Out came the ironing board and iron, and you began the process. Of course you also had to iron the pillowcases, handkerchiefs and daddy's boxer shorts - they were cotton and he didn't like wrinkles. These were the items I learned how to iron on. I didn't mind the pillowcases and handkerchiefs, but I hated the shorts. They were a pain in the behind, no pun intended.

Then came the starched things. This was hard work and there is a system for each item. For example, on shirts we ironed the wrong side of each front side, yoke was next, then the wrong side of collar, right side of collar, sleeves, then shirt. If this is confusing, come on out and I will demonstrate for you for I still do it this way.

If the day ended and there were still clothes which were sprinkled, you put them in the freezer or the refrigerator so they would not sour. Often there were bags of sprinkled clothes in one of these place to iron as soon as you had time. As you can see, clothes dryers were a dream come true, but I was grown and married before we had one.

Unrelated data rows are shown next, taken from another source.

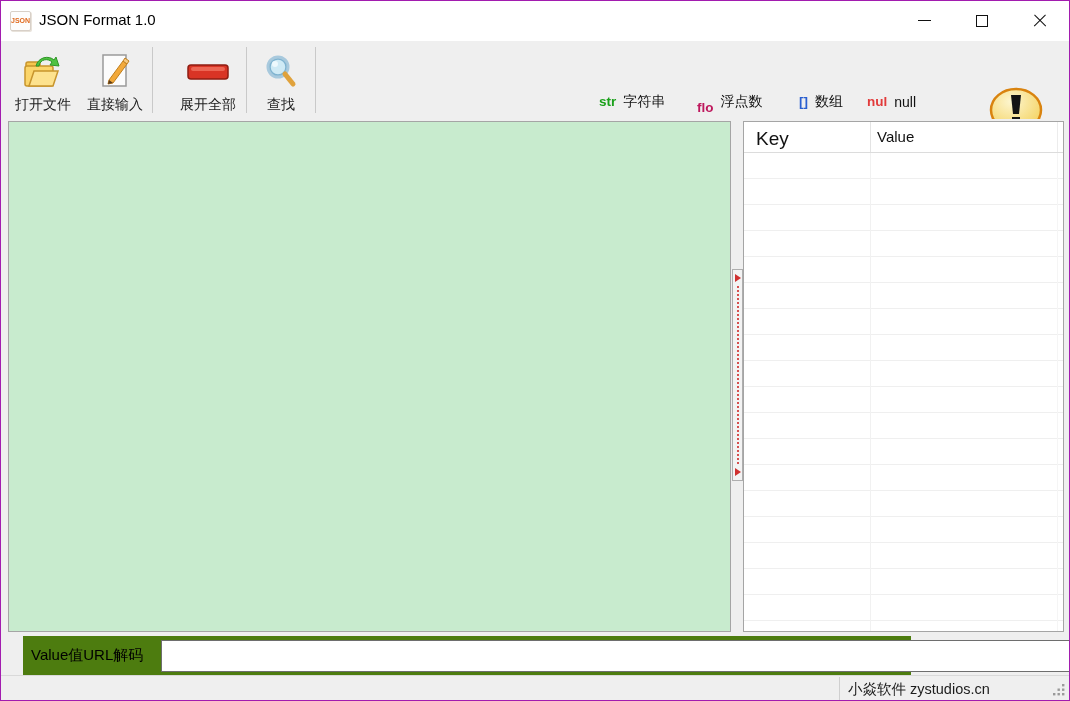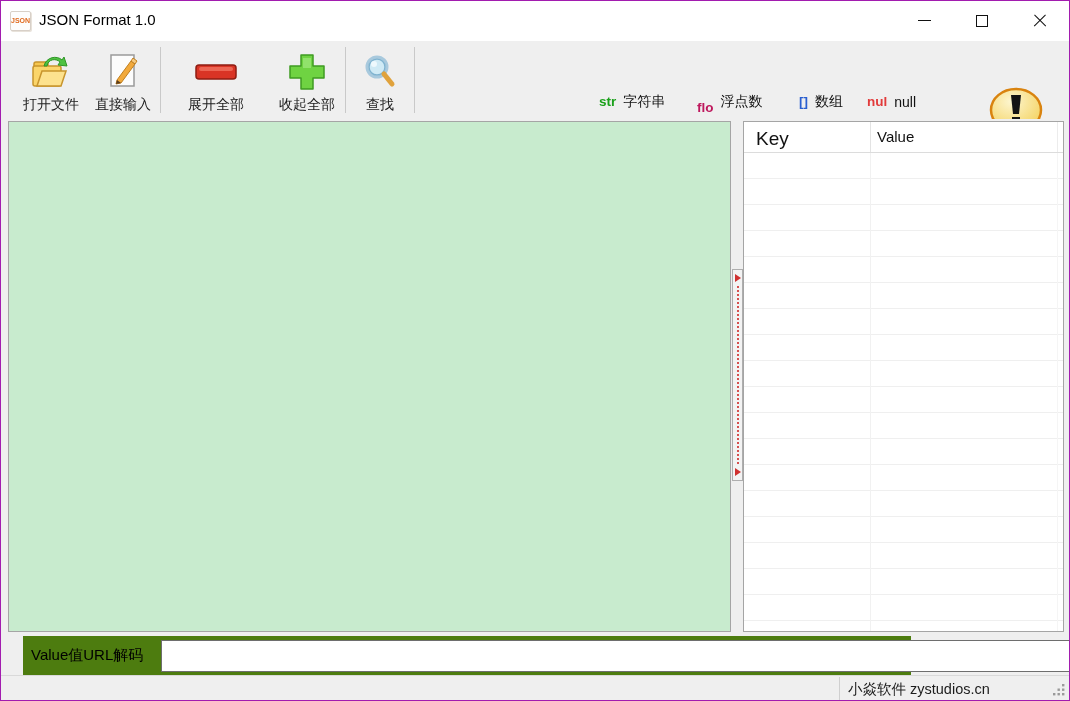--- a/index.html
+++ b/index.html
@@ -29,7 +29,7 @@
   .glyph-close:after{ transform:rotate(-45deg); }
   
   .toolbar{ position:absolute; left:0; top:40px; width:1068px; height:78px; background:#efefef; }
-  .tb-row{ position:absolute; left:14px; top:3px; display:flex; align-items:flex-start; }
+  .tb-row{ position:absolute; left:6px; top:3px; display:flex; align-items:flex-start; }
   .tb-btn{ width:72px; height:72px; display:flex; flex-direction:column; align-items:center; justify-content:flex-end; padding-bottom:3px; }
   .tb-icon{ height:46px; display:flex; align-items:center; justify-content:center; }
   .tb-label{ font-size:14px; color:#1a1a1a; line-height:18px; white-space:nowrap; }

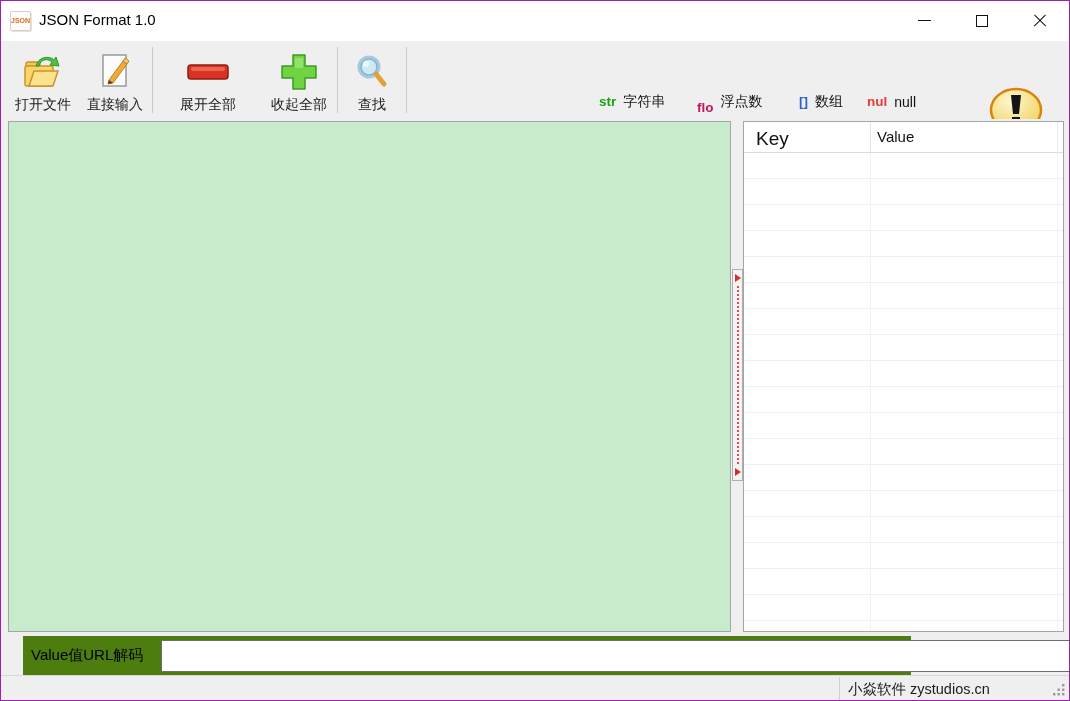--- a/index.html
+++ b/index.html
@@ -145,15 +145,6 @@
         <span class="tb-label">展开全部</span>
       </div>
 
-      <div class="tb-btn w74">
-        <div class="tb-icon">
-          <svg width="40" height="40" viewBox="0 0 40 40">
-            <path d="M14 3 h12 v11 h11 v12 h-11 v11 h-12 v-11 h-11 v-12 h11 Z" fill="#6fd342" stroke="#3f9c22" stroke-width="1.5" stroke-linejoin="round"></path>
-            <path d="M16 6 h8 v10 h-8 Z" fill="#9fe87d" opacity="0.7"></path>
-          </svg>
-        </div>
-        <span class="tb-label">收起全部</span>
-      </div>
 
       <div class="tb-sep"></div>
 

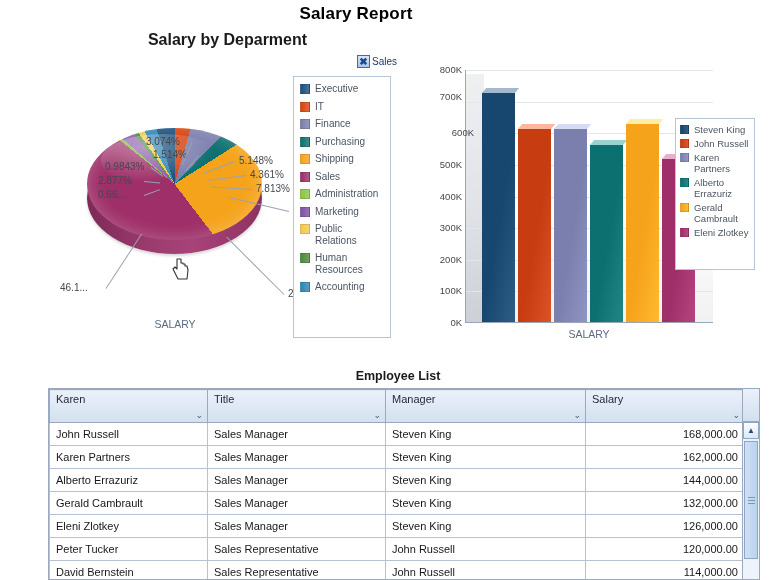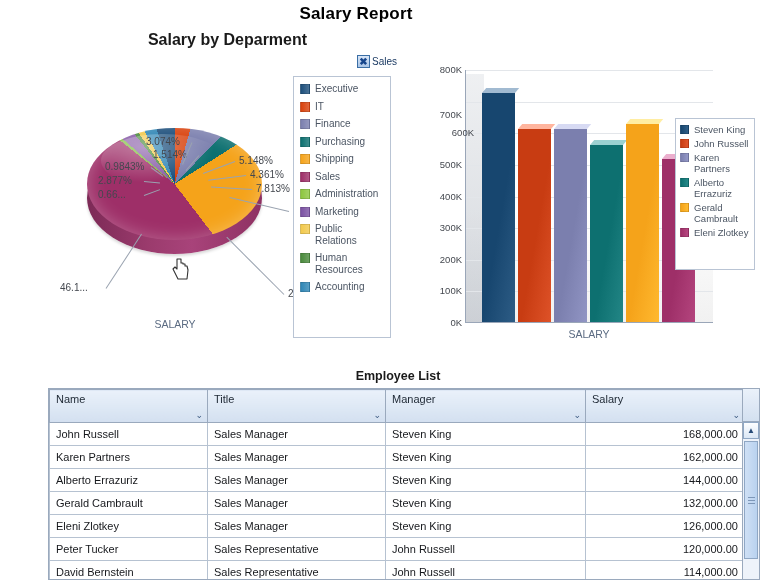--- a/index.html
+++ b/index.html
@@ -349,7 +349,7 @@
     </div>
     <div id="yticks">
         <div class="ytick" style="top: 2px; left: 0px;">800K</div>
-        <div class="ytick" style="top: 47px; left: 0px;">700K</div>
+        <div class="ytick" style="top: 29px; left: 0px;">700K</div>
         <div class="ytick" style="top: 65.25px; left: 12px;">600K</div>
         <div class="ytick" style="top: 96.875px; left: 0px;">500K</div>
         <div class="ytick" style="top: 128.5px; left: 0px;">400K</div>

The neatest trick mama taught me about ironing, was doing it with your seat. As she folded towels, washcloths, dishrags and diapers, she would stack them and sit on them. It was amazing how well this worked and believe you me, I did the same thing when I had my own home. A little seat warmth can take our wrinkles, try it.

Now some say those were the good old days, but frankly, I like my washer and dryer and so did mama. I do like to hang them out if it is not too cold, or too hot or my back hurts, for they sure do smell good and the sun can make them pretty and white.

So, if you would like, come on over and I will let you use my futuristic, spacey clothes line.